:: INSTRUCTION ::
Can you give every line of the data below as a numbered list, leaving out any blank lines?

Stored dataset entries

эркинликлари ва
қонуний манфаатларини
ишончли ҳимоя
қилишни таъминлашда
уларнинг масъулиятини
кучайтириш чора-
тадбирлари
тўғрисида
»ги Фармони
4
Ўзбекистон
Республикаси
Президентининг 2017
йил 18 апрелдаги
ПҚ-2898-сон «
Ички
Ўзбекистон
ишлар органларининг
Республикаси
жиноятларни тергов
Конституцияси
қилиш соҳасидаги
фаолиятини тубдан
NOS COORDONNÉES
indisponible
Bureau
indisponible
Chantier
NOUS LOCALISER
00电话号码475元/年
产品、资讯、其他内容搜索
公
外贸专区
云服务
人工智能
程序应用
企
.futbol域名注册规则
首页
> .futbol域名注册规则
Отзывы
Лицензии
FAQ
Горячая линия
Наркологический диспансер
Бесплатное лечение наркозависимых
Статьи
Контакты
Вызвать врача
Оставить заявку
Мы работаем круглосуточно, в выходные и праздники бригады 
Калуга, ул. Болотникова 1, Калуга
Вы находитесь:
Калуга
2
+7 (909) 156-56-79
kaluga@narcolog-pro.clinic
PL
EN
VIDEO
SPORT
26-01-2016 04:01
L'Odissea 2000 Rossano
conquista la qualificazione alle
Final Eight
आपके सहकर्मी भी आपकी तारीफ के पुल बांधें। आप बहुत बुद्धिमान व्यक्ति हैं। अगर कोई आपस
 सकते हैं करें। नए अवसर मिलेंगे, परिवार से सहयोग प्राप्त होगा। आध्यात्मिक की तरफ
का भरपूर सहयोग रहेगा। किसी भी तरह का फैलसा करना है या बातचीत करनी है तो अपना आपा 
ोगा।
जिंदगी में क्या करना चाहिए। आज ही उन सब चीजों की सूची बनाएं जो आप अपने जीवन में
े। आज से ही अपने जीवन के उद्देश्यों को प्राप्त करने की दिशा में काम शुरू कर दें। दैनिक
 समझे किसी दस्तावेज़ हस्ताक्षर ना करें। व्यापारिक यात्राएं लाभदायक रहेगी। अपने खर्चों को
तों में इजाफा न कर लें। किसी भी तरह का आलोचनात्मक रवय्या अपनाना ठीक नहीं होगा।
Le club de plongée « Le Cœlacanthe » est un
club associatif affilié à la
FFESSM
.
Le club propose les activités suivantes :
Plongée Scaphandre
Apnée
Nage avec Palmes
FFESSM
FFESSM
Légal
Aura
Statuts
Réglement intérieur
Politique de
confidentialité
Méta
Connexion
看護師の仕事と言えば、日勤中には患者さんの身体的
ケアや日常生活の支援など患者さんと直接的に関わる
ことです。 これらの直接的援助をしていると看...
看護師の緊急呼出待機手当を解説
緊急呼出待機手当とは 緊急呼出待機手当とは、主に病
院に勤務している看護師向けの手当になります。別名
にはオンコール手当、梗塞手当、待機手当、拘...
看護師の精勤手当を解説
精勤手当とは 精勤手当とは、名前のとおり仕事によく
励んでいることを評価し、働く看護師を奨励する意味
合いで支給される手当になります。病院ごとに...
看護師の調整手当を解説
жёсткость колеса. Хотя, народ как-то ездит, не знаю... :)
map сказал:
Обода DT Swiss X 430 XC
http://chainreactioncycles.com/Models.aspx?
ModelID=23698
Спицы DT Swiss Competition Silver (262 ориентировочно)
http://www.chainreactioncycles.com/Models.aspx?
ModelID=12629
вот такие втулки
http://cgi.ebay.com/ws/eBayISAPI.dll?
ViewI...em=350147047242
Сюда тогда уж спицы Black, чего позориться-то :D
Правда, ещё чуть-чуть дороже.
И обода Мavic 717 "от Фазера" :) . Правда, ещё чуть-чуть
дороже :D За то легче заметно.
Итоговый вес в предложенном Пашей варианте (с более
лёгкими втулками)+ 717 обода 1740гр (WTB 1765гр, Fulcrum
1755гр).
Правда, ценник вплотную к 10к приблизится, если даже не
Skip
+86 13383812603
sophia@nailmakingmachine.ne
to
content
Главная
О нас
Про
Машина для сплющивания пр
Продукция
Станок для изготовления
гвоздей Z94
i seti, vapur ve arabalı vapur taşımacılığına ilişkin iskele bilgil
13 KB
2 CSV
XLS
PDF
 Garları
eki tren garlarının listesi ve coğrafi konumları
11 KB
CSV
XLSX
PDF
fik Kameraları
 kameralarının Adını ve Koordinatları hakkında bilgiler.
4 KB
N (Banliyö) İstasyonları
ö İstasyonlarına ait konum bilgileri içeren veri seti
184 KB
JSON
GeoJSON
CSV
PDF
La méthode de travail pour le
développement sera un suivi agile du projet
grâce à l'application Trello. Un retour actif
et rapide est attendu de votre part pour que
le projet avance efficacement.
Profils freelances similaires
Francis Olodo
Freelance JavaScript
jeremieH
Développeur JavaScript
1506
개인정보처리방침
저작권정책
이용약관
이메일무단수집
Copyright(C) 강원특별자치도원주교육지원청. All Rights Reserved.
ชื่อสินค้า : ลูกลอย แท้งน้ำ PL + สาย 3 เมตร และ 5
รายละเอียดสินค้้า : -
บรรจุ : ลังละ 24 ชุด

:: EXERCISE ANSWER ::
1. эркинликлари ва
2. қонуний манфаатларини
3. ишончли ҳимоя
4. қилишни таъминлашда
5. уларнинг масъулиятини
6. кучайтириш чора-
7. тадбирлари
8. тўғрисида
9. »ги Фармони
10. 4
11. Ўзбекистон
12. Республикаси
13. Президентининг 2017
14. йил 18 апрелдаги
15. ПҚ-2898-сон «
16. Ички
17. Ўзбекистон
18. ишлар органларининг
19. Республикаси
20. жиноятларни тергов
21. Конституцияси
22. қилиш соҳасидаги
23. фаолиятини тубдан
24. NOS COORDONNÉES
25. indisponible
26. Bureau
27. indisponible
28. Chantier
29. NOUS LOCALISER
30. 00电话号码475元/年
31. 产品、资讯、其他内容搜索
32. 公
33. 外贸专区
34. 云服务
35. 人工智能
36. 程序应用
37. 企
38. .futbol域名注册规则
39. 首页
40. > .futbol域名注册规则
41. Отзывы
42. Лицензии
43. FAQ
44. Горячая линия
45. Наркологический диспансер
46. Бесплатное лечение наркозависимых
47. Статьи
48. Контакты
49. Вызвать врача
50. Оставить заявку
51. Мы работаем круглосуточно, в выходные и праздники бригады 
52. Калуга, ул. Болотникова 1, Калуга
53. Вы находитесь:
54. Калуга
55. 2
56. +7 (909) 156-56-79
57. kaluga@narcolog-pro.clinic
58. PL
59. EN
60. VIDEO
61. SPORT
62. 26-01-2016 04:01
63. L'Odissea 2000 Rossano
64. conquista la qualificazione alle
65. Final Eight
66. आपके सहकर्मी भी आपकी तारीफ के पुल बांधें। आप बहुत बुद्धिमान व्यक्ति हैं। अगर कोई आपस
67.  सकते हैं करें। नए अवसर मिलेंगे, परिवार से सहयोग प्राप्त होगा। आध्यात्मिक की तरफ
68. का भरपूर सहयोग रहेगा। किसी भी तरह का फैलसा करना है या बातचीत करनी है तो अपना आपा 
69. ोगा।
70. जिंदगी में क्या करना चाहिए। आज ही उन सब चीजों की सूची बनाएं जो आप अपने जीवन में
71. े। आज से ही अपने जीवन के उद्देश्यों को प्राप्त करने की दिशा में काम शुरू कर दें। दैनिक
72.  समझे किसी दस्तावेज़ हस्ताक्षर ना करें। व्यापारिक यात्राएं लाभदायक रहेगी। अपने खर्चों को
73. तों में इजाफा न कर लें। किसी भी तरह का आलोचनात्मक रवय्या अपनाना ठीक नहीं होगा।
74. Le club de plongée « Le Cœlacanthe » est un
75. club associatif affilié à la
76. FFESSM
77. .
78. Le club propose les activités suivantes :
79. Plongée Scaphandre
80. Apnée
81. Nage avec Palmes
82. FFESSM
83. FFESSM
84. Légal
85. Aura
86. Statuts
87. Réglement intérieur
88. Politique de
89. confidentialité
90. Méta
91. Connexion
92. 看護師の仕事と言えば、日勤中には患者さんの身体的
93. ケアや日常生活の支援など患者さんと直接的に関わる
94. ことです。 これらの直接的援助をしていると看...
95. 看護師の緊急呼出待機手当を解説
96. 緊急呼出待機手当とは 緊急呼出待機手当とは、主に病
97. 院に勤務している看護師向けの手当になります。別名
98. にはオンコール手当、梗塞手当、待機手当、拘...
99. 看護師の精勤手当を解説
100. 精勤手当とは 精勤手当とは、名前のとおり仕事によく
101. 励んでいることを評価し、働く看護師を奨励する意味
102. 合いで支給される手当になります。病院ごとに...
103. 看護師の調整手当を解説
104. жёсткость колеса. Хотя, народ как-то ездит, не знаю... :)
105. map сказал:
106. Обода DT Swiss X 430 XC
107. http://chainreactioncycles.com/Models.aspx?
108. ModelID=23698
109. Спицы DT Swiss Competition Silver (262 ориентировочно)
110. http://www.chainreactioncycles.com/Models.aspx?
111. ModelID=12629
112. вот такие втулки
113. http://cgi.ebay.com/ws/eBayISAPI.dll?
114. ViewI...em=350147047242
115. Сюда тогда уж спицы Black, чего позориться-то :D
116. Правда, ещё чуть-чуть дороже.
117. И обода Мavic 717 "от Фазера" :) . Правда, ещё чуть-чуть
118. дороже :D За то легче заметно.
119. Итоговый вес в предложенном Пашей варианте (с более
120. лёгкими втулками)+ 717 обода 1740гр (WTB 1765гр, Fulcrum
121. 1755гр).
122. Правда, ценник вплотную к 10к приблизится, если даже не
123. Skip
124. +86 13383812603
125. sophia@nailmakingmachine.ne
126. to
127. content
128. Главная
129. О нас
130. Про
131. Машина для сплющивания пр
132. Продукция
133. Станок для изготовления
134. гвоздей Z94
135. i seti, vapur ve arabalı vapur taşımacılığına ilişkin iskele bilgil
136. 13 KB
137. 2 CSV
138. XLS
139. PDF
140.  Garları
141. eki tren garlarının listesi ve coğrafi konumları
142. 11 KB
143. CSV
144. XLSX
145. PDF
146. fik Kameraları
147.  kameralarının Adını ve Koordinatları hakkında bilgiler.
148. 4 KB
149. N (Banliyö) İstasyonları
150. ö İstasyonlarına ait konum bilgileri içeren veri seti
151. 184 KB
152. JSON
153. GeoJSON
154. CSV
155. PDF
156. La méthode de travail pour le
157. développement sera un suivi agile du projet
158. grâce à l'application Trello. Un retour actif
159. et rapide est attendu de votre part pour que
160. le projet avance efficacement.
161. Profils freelances similaires
162. Francis Olodo
163. Freelance JavaScript
164. jeremieH
165. Développeur JavaScript
166. 1506
167. 개인정보처리방침
168. 저작권정책
169. 이용약관
170. 이메일무단수집
171. Copyright(C) 강원특별자치도원주교육지원청. All Rights Reserved.
172. ชื่อสินค้า : ลูกลอย แท้งน้ำ PL + สาย 3 เมตร และ 5
173. รายละเอียดสินค้้า : -
174. บรรจุ : ลังละ 24 ชุด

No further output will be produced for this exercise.